SPEAKS LIKE A PROPHET
The landscape below us is dry, beige, and the shadow of our plane is crisp as it moves over the shrubs and light vegetation and the occasional villages. We have not been given any sense of how long the flight will take, but we’re expecting to land soon, any minute.
With his usual sense of destiny and seriousness of purpose—Dominic, as do many of the Lost Boys, often speaks like a prophet—he assesses the impact the trip will have.
“I think it’s going to change the way I live my life,” he says, pausing to find the rest of his sentence, “… for the rest of my times. It will become clear what it is that I need to focus on.”
...I ask him if he recognizes the area from our vantage point. He shakes his head, no. The plane is now only about one thousand feet above the earth. It’s all unfamiliar, he says, especially from the air.
But of course Dominic could scarcely know this land any better than anyone could—he was only five or six when he left. Still, I hope for him a flood of memories, an instant recognition of place, a permanent identification with his homeland.

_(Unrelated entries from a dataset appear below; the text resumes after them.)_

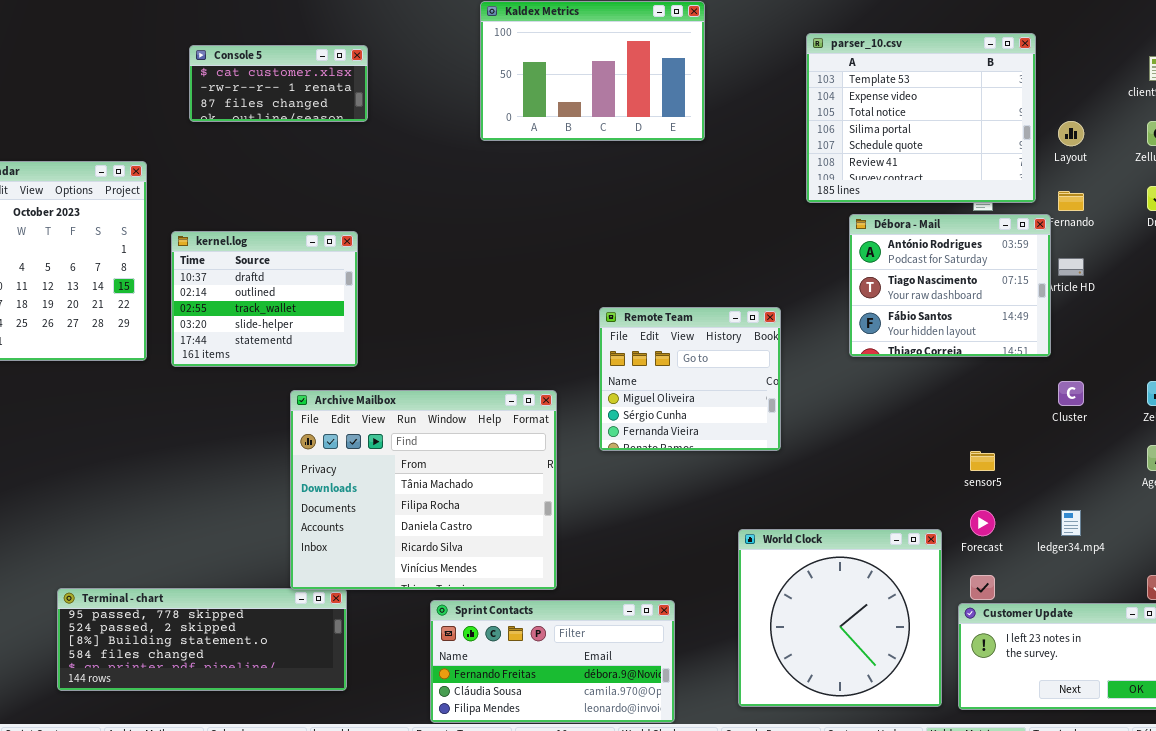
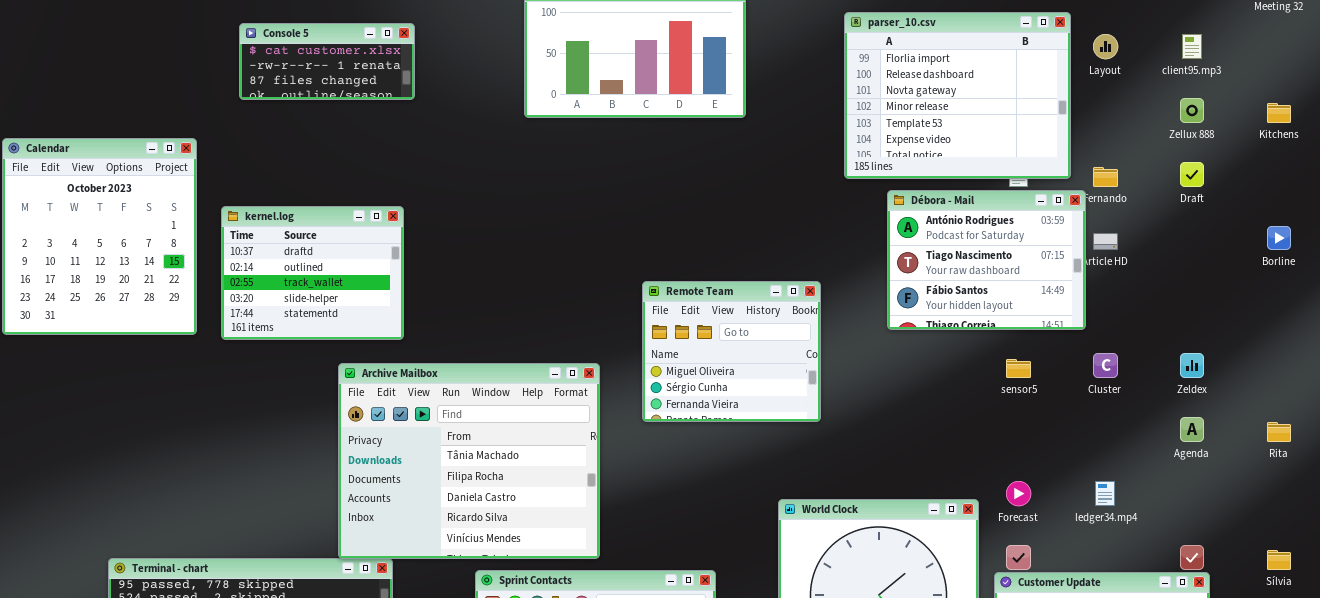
parser_10.csv: [806,33,1036,203] -> [844,12,1071,179], scrolled up 4 rows
Layout: [1058,121,1084,146] -> [1093,34,1118,59], moved
sensor5: [970,451,995,471] -> [1006,359,1031,378], moved

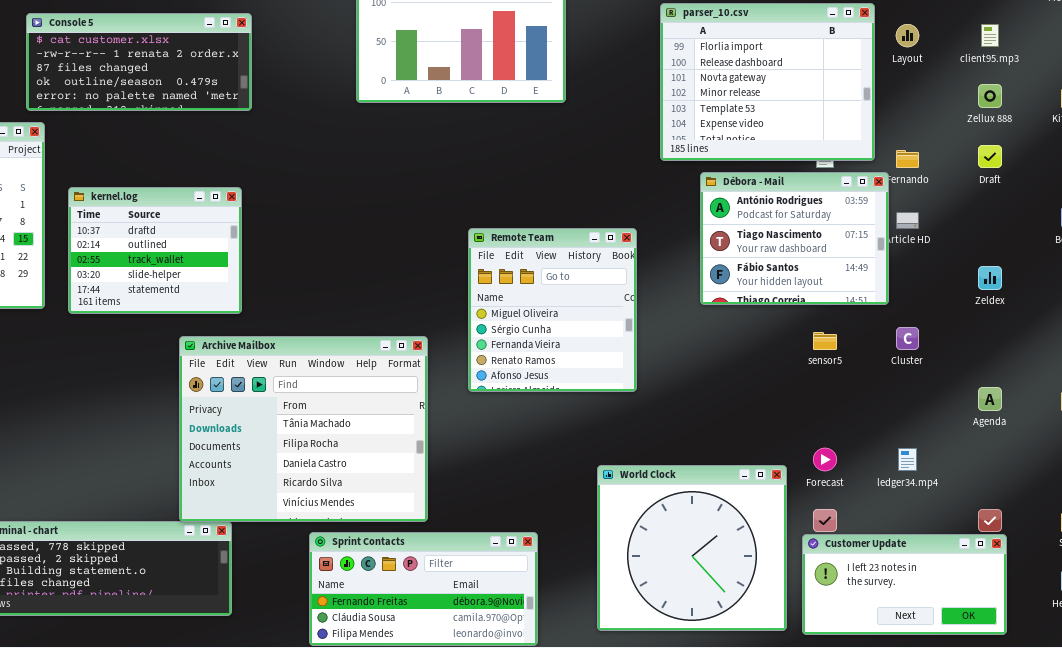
Console 5: [239,23,415,100] -> [26,13,252,111], resized
Remote Team: [642,281,821,422] -> [468,228,637,392], resized
Zeldex: [1180,353,1204,378] -> [978,266,1002,290], moved

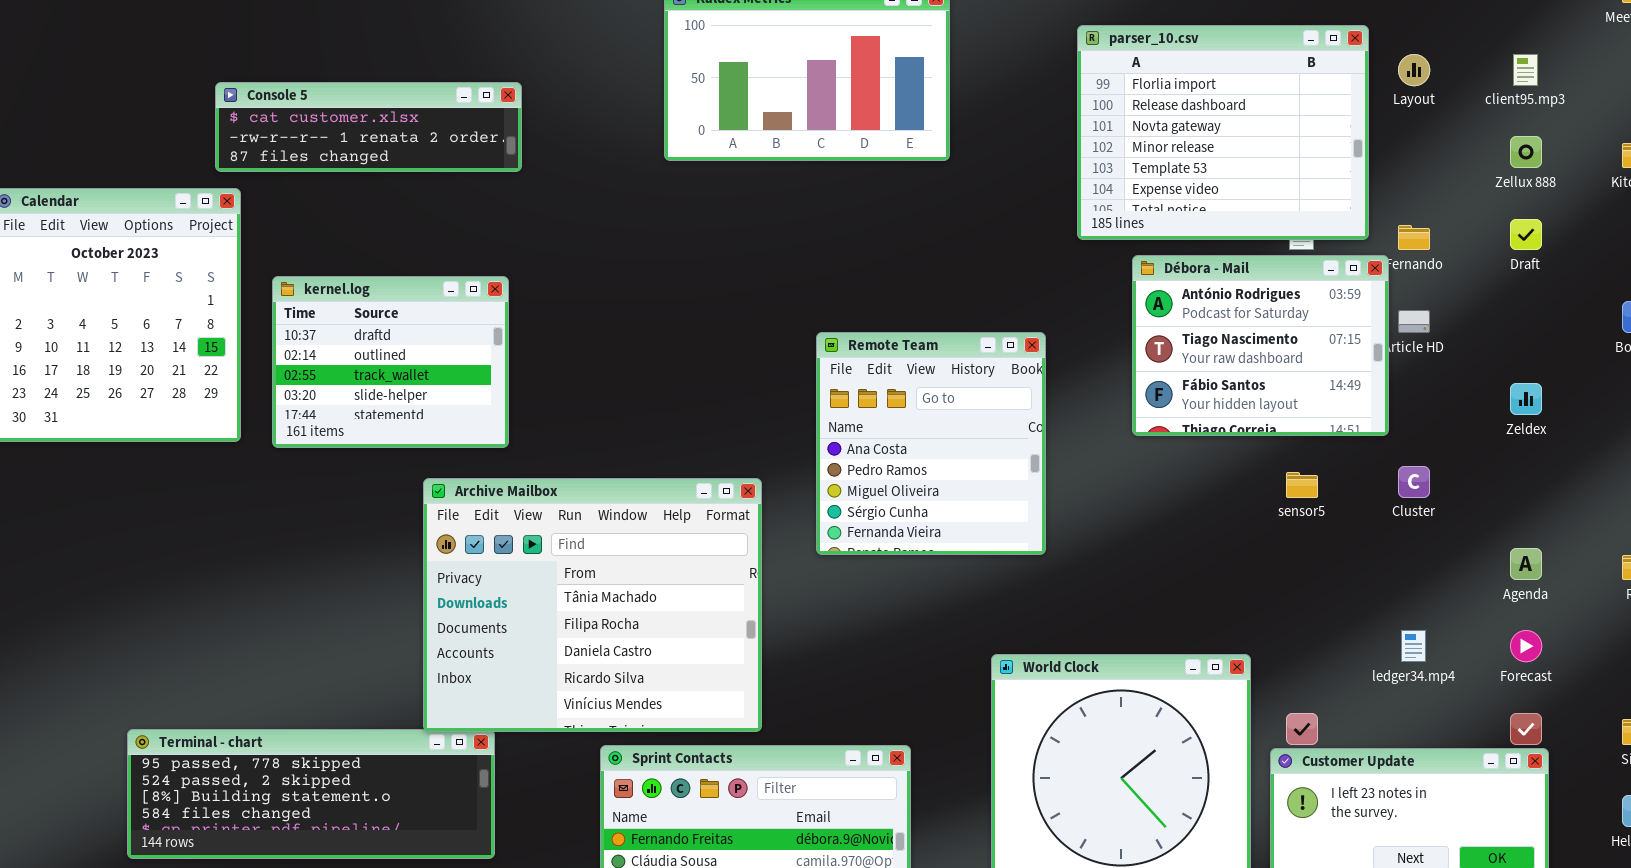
Console 5: [26,13,252,111] -> [215,82,522,172], resized
Remote Team: [468,228,637,392] -> [816,332,1046,555], scrolled up 2 rows
Forecast: [813,448,837,471] -> [1510,630,1542,662], moved

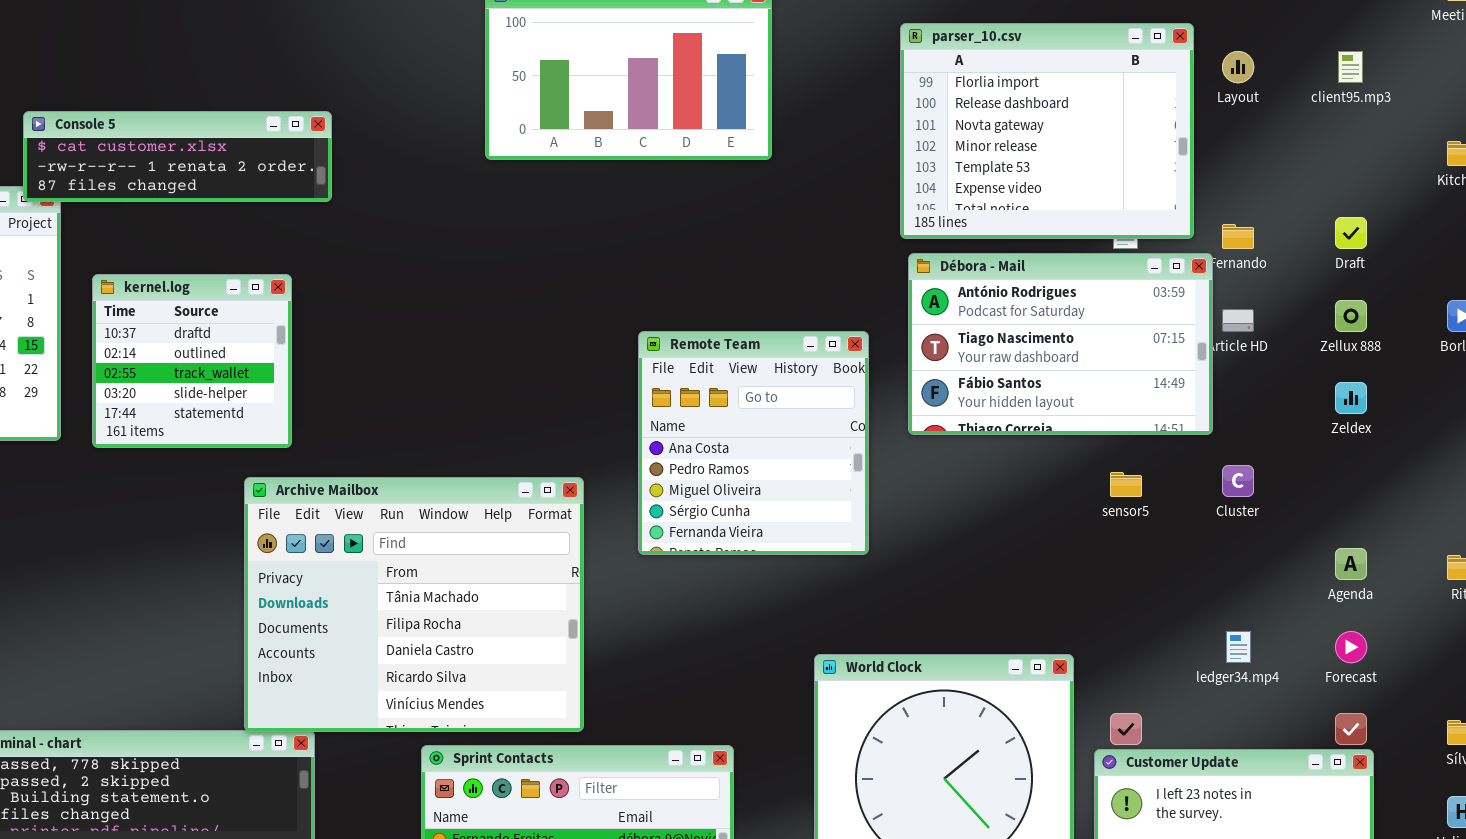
Console 5: [215,82,522,172] -> [23,111,332,202], moved
Zellux 888: [1510,136,1542,168] -> [1335,300,1367,332], moved
Débora - Mail: [1132,255,1389,436] -> [908,253,1213,435], resized
kernel.log: [272,276,509,448] -> [92,274,292,448], resized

There are so many things Dominic wants to find in Marial Bai: his parents, his relatives, the many brothers and sisters he’s never met, some of the friends he left behind, the elders he might remember if their faces were presented to him, the few friends from Kakuma (refugee camp in Kenya) who survived the journey with him and who have returned.
PLACE OF HIS BIRTH
He wants to see the place of his birth, the land from which he fled. And among other small quests, he would dearly like to find out how old he is. He doesn’t know his age or his birthday.
“My heart is beating!” he says, as the plane lowers its landing gear. His hand is on his chest, and with his fingers he simulates the beating of his heart, as if it were bursting through his cowboy-style shirt.
It is 1:28 when we land in Marial Bai. Dominic steps down from the plane, onto the dusty dirt runway, and is quickly surrounded by people, easily a hundred people, moving in from all sides. Children run from every direction.
Dominic is taller than most in the crowd, and he is smiling, looking for people he knows. Young men in jeans and T-shirts approach him and shake his hand, hug him, pat him on the back, on the shoulder, laughing.
Everyone is smiling, and the girls, in brilliant colors, hold their hands in front of their mouths and whisper, watching Dominic cautiously. Young boys yell to him: “Achak! Achak!” Older women get close, only to touch his sleeves and shoulders.
After a few seconds, an old man in a white dashiki snakes through the crowd and puts his hand on Dominic’s shoulder. The old man is wearing large sunglasses, and is missing most of his teeth. He speaks into Dominic’s ear and they embrace. They pull away from each other and Dominic looks into the old man’s eyes and smiles.
“Hey,” Dominic says over the throng, grinning widely with his arm around the old man, who smiles a wide toothless smile. “This is my father.”
THIS BRIEF REUNION
They do not look alike in any way. Dominic and his father shake hands and pat each other on the shoulder many times, as is common in Sudan. After this brief reunion of no more than a minute, Dominic’s father walks off. Dominic will see him privately later.
The plane’s luggage is dropped onto the runway and the Russian pilots climb back into the cockpit. The crowd begins to walk away from the plane and toward the village, the edges of which abut the runway.
As everyone is shuffling away from the plane, a violet-clad woman of about sixty, weathered, very tall, frail, with small hard eyes and a thin straight mouth, app-roaches Dominic shyly.
“Achak,” she says to him quietly. “I am your mother.”
They embrace. She holds his face in her hands. He yells over the crowd—and again it comes without fanfare—“Hey! This is my mother!”
They walk arm in arm a few yards and through a corrugated metal door, which separates the runway from the compound owned by Save the Children, a relief agency that has agreed to host a gathering, to give Dominic and his family a degree of privacy.
Dominic walks through with about nine of his friends and relatives, his arm around his mother, whose head is on his shoulder, whose hand is on his heart.